Go through the lines below and count those that contain "controller"; the number is all that should be returned.

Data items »
--- START ---

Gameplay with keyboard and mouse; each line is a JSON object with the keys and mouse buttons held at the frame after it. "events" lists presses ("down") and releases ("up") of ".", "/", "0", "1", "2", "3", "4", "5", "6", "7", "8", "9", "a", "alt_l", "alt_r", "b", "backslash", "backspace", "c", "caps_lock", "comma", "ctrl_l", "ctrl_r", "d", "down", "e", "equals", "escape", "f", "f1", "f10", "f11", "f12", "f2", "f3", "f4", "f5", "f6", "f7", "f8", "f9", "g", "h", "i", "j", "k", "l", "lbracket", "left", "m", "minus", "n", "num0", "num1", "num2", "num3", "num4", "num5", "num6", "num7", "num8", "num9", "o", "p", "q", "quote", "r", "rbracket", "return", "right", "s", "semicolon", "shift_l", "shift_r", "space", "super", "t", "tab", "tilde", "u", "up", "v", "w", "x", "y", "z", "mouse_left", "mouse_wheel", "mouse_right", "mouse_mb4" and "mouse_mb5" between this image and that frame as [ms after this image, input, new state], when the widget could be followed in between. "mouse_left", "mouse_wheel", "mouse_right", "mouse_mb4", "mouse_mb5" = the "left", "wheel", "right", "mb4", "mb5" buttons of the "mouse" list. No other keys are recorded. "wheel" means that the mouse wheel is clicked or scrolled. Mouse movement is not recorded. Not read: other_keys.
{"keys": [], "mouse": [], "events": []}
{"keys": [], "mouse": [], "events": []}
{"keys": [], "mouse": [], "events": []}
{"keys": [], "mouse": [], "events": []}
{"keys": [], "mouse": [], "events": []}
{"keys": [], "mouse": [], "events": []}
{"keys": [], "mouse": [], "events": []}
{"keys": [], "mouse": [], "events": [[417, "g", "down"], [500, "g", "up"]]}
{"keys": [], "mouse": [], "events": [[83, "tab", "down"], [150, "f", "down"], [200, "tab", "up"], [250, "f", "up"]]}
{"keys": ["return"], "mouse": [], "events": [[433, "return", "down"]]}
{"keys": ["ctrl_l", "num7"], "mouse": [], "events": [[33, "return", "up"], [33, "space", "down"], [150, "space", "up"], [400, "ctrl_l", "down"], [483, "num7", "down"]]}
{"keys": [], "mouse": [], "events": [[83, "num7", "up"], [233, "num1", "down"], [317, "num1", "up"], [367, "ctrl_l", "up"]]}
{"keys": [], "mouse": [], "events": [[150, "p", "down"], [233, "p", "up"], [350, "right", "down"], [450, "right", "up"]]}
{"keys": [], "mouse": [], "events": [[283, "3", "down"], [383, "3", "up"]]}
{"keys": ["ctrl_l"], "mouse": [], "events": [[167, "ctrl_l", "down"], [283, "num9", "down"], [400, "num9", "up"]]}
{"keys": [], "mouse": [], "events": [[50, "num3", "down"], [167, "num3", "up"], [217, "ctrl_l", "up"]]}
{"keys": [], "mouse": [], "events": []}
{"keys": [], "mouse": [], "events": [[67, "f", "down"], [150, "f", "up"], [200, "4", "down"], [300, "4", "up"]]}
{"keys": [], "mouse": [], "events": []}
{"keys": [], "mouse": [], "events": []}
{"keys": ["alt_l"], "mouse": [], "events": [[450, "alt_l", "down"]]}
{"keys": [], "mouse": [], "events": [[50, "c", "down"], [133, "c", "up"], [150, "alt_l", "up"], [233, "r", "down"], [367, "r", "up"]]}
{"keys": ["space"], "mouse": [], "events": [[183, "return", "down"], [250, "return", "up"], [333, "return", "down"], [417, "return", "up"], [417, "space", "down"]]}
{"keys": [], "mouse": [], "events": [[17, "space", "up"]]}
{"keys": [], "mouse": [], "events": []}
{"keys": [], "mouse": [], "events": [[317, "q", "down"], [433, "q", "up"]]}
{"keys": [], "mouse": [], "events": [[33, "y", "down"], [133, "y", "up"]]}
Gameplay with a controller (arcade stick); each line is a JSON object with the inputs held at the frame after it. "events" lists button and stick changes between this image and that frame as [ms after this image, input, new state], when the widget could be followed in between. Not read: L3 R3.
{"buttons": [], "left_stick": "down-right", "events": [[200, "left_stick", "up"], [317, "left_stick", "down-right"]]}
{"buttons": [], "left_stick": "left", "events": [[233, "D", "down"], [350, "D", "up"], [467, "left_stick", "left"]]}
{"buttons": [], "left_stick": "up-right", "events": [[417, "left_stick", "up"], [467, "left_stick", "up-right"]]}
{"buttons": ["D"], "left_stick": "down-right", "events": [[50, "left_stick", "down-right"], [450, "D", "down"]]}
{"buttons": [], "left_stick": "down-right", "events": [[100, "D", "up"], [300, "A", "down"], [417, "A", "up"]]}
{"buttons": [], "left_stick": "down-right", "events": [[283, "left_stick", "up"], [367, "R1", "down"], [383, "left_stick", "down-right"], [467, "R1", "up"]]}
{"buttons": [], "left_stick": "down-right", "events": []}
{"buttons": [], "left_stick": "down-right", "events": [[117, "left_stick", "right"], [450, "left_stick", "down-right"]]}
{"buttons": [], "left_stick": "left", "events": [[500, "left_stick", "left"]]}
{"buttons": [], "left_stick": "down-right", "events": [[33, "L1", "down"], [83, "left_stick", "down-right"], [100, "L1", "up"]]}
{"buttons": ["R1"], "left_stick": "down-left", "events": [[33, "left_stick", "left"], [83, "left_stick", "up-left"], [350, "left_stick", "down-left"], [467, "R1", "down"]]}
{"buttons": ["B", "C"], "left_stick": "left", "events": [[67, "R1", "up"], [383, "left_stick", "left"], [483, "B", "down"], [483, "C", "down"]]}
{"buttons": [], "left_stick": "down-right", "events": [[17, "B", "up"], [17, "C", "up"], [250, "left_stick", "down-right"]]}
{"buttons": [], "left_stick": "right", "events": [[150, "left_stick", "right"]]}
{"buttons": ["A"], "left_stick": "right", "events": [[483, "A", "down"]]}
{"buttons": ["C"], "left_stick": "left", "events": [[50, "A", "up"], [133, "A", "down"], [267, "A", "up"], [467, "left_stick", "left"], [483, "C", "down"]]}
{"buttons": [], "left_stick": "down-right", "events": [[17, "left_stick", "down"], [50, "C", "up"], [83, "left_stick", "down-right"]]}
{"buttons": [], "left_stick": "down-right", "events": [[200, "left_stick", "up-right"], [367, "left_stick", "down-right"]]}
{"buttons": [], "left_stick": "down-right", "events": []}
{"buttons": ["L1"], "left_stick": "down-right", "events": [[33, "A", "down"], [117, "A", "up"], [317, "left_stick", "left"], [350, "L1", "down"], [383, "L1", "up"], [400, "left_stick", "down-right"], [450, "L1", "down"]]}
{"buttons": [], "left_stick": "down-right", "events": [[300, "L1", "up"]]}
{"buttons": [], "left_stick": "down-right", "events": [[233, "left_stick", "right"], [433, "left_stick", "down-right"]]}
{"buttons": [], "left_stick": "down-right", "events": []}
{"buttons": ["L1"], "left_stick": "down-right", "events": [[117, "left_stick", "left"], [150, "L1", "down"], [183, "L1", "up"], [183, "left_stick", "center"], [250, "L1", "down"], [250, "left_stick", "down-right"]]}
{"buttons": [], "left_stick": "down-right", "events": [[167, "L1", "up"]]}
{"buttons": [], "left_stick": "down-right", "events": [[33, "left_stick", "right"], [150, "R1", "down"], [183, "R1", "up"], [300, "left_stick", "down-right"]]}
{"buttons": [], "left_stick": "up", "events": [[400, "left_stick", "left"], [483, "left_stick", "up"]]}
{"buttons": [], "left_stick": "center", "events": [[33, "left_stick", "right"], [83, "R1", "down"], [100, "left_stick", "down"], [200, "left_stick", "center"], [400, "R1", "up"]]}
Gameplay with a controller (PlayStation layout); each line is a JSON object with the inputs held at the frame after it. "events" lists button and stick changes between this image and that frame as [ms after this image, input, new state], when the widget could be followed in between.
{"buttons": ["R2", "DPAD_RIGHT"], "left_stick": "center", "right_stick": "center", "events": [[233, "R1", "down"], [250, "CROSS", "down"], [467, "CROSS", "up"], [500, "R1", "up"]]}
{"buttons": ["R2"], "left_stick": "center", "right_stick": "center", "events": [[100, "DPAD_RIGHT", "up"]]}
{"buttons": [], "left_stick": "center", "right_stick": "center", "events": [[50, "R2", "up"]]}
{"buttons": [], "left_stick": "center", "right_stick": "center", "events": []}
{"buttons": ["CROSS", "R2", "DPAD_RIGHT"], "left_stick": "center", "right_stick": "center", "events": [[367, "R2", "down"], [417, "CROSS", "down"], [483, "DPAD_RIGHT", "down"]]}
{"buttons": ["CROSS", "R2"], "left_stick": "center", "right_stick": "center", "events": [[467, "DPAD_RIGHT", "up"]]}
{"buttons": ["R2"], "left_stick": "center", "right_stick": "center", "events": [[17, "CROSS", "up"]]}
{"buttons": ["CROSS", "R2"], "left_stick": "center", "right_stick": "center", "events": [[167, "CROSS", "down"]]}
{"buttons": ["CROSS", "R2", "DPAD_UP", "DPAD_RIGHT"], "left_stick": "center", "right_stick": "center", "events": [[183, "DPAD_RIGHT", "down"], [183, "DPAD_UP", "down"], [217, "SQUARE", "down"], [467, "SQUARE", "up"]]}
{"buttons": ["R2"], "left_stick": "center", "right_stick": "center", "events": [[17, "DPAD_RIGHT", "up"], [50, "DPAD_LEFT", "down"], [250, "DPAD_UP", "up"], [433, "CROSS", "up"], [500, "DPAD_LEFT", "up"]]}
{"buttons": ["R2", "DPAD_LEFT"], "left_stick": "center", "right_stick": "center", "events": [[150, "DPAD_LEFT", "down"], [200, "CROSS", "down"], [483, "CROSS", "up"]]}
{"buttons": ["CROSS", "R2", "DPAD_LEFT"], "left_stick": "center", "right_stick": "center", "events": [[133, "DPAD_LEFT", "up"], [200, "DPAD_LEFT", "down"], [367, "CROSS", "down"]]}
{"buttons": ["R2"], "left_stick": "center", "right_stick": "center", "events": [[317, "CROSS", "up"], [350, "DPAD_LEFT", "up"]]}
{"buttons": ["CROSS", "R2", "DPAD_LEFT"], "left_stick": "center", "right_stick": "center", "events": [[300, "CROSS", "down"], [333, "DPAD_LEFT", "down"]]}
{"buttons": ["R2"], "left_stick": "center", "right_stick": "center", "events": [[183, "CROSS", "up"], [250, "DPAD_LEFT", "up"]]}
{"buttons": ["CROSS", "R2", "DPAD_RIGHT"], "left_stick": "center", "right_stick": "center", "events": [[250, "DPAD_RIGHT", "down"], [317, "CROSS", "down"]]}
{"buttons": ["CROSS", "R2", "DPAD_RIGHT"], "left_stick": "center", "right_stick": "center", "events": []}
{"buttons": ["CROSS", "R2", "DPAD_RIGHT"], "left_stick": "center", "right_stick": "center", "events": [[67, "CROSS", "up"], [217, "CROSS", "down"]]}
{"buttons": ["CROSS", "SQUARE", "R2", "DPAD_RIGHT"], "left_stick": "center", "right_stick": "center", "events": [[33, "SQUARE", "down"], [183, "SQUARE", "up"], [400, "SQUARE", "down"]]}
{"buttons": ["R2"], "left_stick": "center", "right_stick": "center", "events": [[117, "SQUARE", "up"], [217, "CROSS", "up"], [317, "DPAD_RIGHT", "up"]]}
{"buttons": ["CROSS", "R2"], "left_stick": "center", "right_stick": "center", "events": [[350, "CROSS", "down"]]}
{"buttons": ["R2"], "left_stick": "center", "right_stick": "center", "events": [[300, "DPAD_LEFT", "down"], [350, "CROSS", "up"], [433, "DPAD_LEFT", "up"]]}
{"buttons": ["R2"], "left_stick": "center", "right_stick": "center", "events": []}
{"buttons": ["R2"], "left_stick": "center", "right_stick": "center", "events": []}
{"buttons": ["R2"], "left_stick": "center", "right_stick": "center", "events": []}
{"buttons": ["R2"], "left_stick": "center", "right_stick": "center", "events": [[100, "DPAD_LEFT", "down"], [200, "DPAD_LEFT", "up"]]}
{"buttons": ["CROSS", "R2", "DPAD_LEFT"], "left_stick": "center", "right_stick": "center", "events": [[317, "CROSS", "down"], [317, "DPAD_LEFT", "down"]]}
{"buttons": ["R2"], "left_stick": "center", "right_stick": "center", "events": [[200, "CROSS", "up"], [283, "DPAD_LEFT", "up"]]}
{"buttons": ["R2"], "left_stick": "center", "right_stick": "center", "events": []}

--- END ---

Final answer » 2